■ **TÂCHE À RÉALISER**: Poursuivez ci-dessous l'article sur le projet de loi ivoirien relatif à l'amélioration génétique animale, en reprenant après sa dernière phrase.

■ **DOCUMENT SOURCE**:
Les députés de la commission des affaires économiques et financières (CAEF), ont adopté à l’unanimité, mardi 14 avril 2026, à l’Assemblée nationale à Abidjan, le projet de loi relatif à la règlementation de l’amélioration génétique animale.
A travers l’exposé des motifs, le ministre des Ressources animales et halieutiques, Sidi Tiémoko Touré, a expliqué qu’en dépit ”des efforts consentis par l’Etat de Côte d’Ivoire et les partenaires techniques et financiers”, matérialisés par la mise en œuvre de plusieurs politiques, programmes et projets consécutifs pour développer le secteur des ressources animales et halieutiques, celui-ci couvre à peine la moitié des besoins nationaux en matière de protéines animales et halieutiques.

■ **ENTRÉES EXTRAITES**:
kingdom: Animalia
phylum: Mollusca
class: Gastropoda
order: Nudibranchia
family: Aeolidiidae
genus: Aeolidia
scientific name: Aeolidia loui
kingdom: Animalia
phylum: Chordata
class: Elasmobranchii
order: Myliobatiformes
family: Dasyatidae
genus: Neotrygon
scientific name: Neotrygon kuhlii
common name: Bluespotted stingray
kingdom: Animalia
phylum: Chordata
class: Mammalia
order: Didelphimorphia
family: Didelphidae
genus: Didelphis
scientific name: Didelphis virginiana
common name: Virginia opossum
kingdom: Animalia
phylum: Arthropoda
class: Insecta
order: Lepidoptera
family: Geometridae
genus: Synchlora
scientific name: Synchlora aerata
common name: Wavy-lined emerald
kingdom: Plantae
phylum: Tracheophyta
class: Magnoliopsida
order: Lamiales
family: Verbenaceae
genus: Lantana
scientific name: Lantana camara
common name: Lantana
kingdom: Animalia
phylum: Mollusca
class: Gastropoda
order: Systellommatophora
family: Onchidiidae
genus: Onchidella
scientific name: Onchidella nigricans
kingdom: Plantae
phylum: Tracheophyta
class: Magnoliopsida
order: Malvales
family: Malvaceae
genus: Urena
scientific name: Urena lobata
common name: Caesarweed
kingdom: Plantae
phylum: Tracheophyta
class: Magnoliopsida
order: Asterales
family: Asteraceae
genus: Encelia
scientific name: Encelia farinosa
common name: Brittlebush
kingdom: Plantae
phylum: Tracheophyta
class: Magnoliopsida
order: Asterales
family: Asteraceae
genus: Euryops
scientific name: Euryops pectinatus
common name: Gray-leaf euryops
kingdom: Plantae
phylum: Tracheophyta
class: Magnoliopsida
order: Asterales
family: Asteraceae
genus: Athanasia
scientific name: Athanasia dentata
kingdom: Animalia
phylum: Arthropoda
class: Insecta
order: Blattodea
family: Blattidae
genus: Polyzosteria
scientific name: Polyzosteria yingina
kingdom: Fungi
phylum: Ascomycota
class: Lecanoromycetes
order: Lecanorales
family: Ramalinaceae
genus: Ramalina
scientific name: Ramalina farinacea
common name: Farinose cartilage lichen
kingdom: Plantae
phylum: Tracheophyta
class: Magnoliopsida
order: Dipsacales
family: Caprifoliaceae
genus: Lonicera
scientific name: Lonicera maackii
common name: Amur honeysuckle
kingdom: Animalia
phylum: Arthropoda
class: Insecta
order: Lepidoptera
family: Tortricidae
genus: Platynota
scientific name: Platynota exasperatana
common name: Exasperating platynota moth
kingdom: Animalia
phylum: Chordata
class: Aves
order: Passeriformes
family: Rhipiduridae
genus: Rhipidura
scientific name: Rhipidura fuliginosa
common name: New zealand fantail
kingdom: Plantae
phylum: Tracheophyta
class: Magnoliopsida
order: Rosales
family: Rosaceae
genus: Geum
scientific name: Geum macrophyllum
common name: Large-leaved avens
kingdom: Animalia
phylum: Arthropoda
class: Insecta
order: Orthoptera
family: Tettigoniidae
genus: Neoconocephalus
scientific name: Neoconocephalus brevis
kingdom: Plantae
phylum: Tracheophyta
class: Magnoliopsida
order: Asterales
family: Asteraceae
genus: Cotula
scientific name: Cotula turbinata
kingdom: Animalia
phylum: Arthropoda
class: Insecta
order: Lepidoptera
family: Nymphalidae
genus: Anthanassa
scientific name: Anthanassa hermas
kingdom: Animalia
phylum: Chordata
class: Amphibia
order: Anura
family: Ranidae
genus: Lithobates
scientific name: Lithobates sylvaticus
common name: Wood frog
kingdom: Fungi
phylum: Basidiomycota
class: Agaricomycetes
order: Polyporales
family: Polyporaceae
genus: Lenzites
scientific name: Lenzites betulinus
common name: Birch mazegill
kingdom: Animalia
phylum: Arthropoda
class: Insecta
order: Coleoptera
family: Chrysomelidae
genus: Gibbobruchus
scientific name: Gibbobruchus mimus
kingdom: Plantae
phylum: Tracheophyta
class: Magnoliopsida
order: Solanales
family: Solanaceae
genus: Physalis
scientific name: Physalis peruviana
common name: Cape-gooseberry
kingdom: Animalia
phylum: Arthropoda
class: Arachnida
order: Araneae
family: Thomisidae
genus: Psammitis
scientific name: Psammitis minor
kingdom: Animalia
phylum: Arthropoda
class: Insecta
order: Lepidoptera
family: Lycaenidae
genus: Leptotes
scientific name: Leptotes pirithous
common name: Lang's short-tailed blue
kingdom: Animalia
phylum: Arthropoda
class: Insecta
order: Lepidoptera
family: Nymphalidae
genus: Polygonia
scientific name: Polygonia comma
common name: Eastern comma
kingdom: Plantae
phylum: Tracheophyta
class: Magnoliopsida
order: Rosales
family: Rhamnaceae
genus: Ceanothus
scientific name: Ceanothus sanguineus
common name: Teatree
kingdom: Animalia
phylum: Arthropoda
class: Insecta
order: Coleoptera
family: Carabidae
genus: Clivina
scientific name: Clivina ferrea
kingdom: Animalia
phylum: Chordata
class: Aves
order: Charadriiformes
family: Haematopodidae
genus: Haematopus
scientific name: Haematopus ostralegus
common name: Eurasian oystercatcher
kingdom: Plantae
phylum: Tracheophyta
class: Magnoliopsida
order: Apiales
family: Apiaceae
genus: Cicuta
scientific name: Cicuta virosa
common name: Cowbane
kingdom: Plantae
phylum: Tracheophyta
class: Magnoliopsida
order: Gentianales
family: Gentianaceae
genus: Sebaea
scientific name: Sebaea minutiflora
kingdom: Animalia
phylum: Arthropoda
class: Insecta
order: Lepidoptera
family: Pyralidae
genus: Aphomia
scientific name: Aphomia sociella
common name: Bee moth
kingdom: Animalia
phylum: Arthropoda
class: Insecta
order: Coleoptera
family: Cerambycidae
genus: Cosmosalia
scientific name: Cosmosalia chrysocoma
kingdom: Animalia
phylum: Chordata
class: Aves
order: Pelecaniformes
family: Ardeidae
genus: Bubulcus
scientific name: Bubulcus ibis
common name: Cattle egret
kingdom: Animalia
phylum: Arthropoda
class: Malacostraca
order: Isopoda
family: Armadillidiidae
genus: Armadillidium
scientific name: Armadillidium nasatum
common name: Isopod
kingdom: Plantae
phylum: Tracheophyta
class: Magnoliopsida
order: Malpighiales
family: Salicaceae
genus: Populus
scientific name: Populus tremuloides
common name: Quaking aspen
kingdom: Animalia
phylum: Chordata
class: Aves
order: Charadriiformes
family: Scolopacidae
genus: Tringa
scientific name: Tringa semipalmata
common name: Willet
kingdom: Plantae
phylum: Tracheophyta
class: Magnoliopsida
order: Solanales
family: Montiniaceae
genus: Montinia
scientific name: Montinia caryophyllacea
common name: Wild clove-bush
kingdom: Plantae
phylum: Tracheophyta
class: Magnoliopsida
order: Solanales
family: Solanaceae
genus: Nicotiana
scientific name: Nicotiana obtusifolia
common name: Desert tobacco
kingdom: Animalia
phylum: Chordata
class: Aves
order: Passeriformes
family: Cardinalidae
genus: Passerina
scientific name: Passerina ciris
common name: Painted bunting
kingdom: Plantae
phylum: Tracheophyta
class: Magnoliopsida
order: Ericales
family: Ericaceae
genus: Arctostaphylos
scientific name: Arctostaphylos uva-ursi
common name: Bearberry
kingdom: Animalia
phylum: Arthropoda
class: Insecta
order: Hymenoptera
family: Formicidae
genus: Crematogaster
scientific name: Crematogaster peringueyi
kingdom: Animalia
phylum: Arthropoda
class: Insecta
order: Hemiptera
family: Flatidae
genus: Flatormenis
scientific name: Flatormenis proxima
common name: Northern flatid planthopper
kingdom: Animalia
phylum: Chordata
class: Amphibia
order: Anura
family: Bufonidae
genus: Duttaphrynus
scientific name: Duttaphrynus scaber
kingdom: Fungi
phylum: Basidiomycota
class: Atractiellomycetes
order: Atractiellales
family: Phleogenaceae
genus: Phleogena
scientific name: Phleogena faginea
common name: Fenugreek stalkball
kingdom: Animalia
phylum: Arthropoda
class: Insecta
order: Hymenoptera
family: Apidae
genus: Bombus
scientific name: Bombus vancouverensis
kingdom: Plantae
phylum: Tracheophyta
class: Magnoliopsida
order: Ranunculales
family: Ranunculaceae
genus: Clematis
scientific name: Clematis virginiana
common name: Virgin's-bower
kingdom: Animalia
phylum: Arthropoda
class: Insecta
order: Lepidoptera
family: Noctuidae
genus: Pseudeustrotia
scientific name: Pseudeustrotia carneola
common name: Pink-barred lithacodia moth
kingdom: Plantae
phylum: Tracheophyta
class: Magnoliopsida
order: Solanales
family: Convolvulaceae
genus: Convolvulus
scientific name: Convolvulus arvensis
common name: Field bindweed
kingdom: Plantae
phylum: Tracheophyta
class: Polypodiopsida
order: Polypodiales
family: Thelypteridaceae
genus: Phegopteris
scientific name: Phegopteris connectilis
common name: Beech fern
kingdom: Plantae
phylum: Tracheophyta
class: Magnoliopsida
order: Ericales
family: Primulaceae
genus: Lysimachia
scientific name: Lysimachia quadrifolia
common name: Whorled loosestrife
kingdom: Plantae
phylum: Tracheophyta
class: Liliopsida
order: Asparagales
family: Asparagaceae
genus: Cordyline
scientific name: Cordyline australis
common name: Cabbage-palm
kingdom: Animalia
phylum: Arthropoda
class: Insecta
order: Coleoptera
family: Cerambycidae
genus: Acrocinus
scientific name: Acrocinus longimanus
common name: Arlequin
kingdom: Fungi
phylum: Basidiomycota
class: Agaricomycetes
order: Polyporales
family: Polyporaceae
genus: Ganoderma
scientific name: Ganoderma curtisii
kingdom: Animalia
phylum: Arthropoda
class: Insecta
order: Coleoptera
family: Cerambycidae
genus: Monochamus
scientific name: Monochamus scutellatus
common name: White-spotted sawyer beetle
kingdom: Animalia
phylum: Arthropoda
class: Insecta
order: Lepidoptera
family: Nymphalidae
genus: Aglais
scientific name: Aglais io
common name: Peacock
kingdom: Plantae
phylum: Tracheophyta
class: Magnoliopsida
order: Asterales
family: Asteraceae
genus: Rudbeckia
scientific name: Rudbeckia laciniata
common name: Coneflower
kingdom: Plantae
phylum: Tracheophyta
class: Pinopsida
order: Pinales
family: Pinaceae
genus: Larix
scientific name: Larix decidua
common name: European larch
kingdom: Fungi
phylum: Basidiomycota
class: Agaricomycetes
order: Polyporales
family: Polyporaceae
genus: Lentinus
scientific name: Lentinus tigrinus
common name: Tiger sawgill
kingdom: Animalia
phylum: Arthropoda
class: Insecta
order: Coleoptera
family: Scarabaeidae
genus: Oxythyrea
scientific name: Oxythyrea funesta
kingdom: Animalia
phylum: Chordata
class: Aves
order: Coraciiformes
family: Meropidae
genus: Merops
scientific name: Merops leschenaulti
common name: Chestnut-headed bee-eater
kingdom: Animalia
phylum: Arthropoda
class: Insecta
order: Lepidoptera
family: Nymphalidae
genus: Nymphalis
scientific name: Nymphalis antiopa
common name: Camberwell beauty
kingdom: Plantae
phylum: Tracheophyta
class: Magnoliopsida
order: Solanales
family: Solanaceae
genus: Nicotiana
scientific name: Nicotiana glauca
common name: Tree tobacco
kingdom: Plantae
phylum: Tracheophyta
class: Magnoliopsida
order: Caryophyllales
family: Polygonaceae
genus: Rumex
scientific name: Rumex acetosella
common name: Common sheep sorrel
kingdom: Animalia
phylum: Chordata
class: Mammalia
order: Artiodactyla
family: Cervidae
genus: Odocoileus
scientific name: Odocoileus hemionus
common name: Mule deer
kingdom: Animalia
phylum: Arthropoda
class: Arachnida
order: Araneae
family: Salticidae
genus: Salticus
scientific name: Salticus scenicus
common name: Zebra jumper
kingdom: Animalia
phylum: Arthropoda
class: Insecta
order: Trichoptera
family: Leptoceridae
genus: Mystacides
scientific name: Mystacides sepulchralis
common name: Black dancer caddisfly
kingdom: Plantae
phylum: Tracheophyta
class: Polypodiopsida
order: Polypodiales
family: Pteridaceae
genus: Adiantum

■ **RÉSULTAT OBTENU**:
Pour preuve, précise-t-il, la production de la filière-bétail est d’environ 60 000 tonnes de viandes et abats par an, couvrant seulement 60% des besoins. S’agissant du poisson, pour la seule année 2023, la demande a été de 726 258 tonnes tandis que la production nationale est d’environ 110 000 tonnes, soit à peine 15% de la demande intérieure.
Dans un tel contexte, les importations régulières de viandes et abats, de poissons, de lait et produits laitiers ainsi que de produits d’origine animale et halieutique, qui engendrent une déperdition importante de devises dont la valeur est estimée à plus de 400 milliards de FCFA par an, sont nécessaires pour combler ce déficit, qui est dû, entre autres, pour ce qui est du bétail, à la faiblesse, du point de vue génétique, de la productivité du cheptel, notamment au niveau des races locales, précise ce projet de loi.
En outre, ajoute le texte, ”l’amélioration génétique réalisée actuellement en Côte d’Ivoire est le fait de spécialistes venus des pays limitrophes”, qui exercent sans aucun contrôle.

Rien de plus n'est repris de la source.